Transcribed page contents
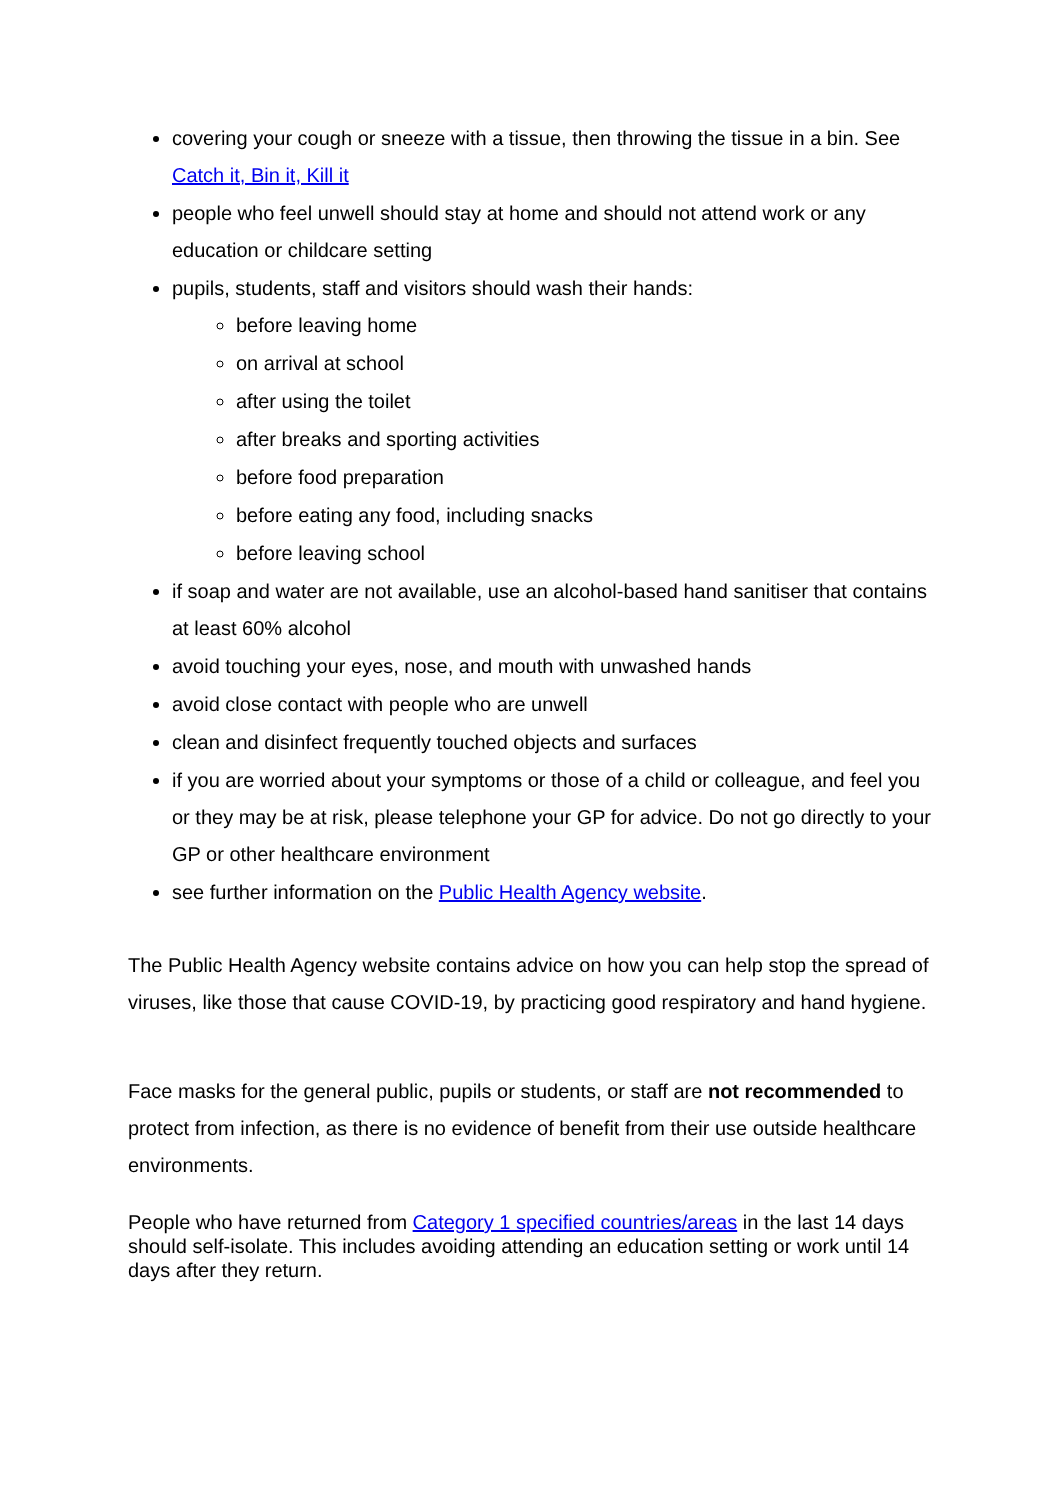covering your cough or sneeze with a tissue, then throwing the tissue in a bin. See Catch it, Bin it, Kill it
people who feel unwell should stay at home and should not attend work or any education or childcare setting
pupils, students, staff and visitors should wash their hands:
before leaving home
on arrival at school
after using the toilet
after breaks and sporting activities
before food preparation
before eating any food, including snacks
before leaving school
if soap and water are not available, use an alcohol-based hand sanitiser that contains at least 60% alcohol
avoid touching your eyes, nose, and mouth with unwashed hands
avoid close contact with people who are unwell
clean and disinfect frequently touched objects and surfaces
if you are worried about your symptoms or those of a child or colleague, and feel you or they may be at risk, please telephone your GP for advice. Do not go directly to your GP or other healthcare environment
see further information on the Public Health Agency website.
The Public Health Agency website contains advice on how you can help stop the spread of viruses, like those that cause COVID-19, by practicing good respiratory and hand hygiene.
Face masks for the general public, pupils or students, or staff are not recommended to protect from infection, as there is no evidence of benefit from their use outside healthcare environments.
People who have returned from Category 1 specified countries/areas in the last 14 days should self-isolate. This includes avoiding attending an education setting or work until 14 days after they return.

■ **Work request**:
Please return exactly the lines that run from the line with "if soap and" through the end of the records above, both included, and nothing more.

■ **Your solution**:
if soap and water are not available, use an alcohol-based hand sanitiser that contains at least 60% alcohol
avoid touching your eyes, nose, and mouth with unwashed hands
avoid close contact with people who are unwell
clean and disinfect frequently touched objects and surfaces
if you are worried about your symptoms or those of a child or colleague, and feel you or they may be at risk, please telephone your GP for advice. Do not go directly to your GP or other healthcare environment
see further information on the Public Health Agency website.
The Public Health Agency website contains advice on how you can help stop the spread of viruses, like those that cause COVID-19, by practicing good respiratory and hand hygiene.
Face masks for the general public, pupils or students, or staff are not recommended to protect from infection, as there is no evidence of benefit from their use outside healthcare environments.
People who have returned from Category 1 specified countries/areas in the last 14 days should self-isolate. This includes avoiding attending an education setting or work until 14 days after they return.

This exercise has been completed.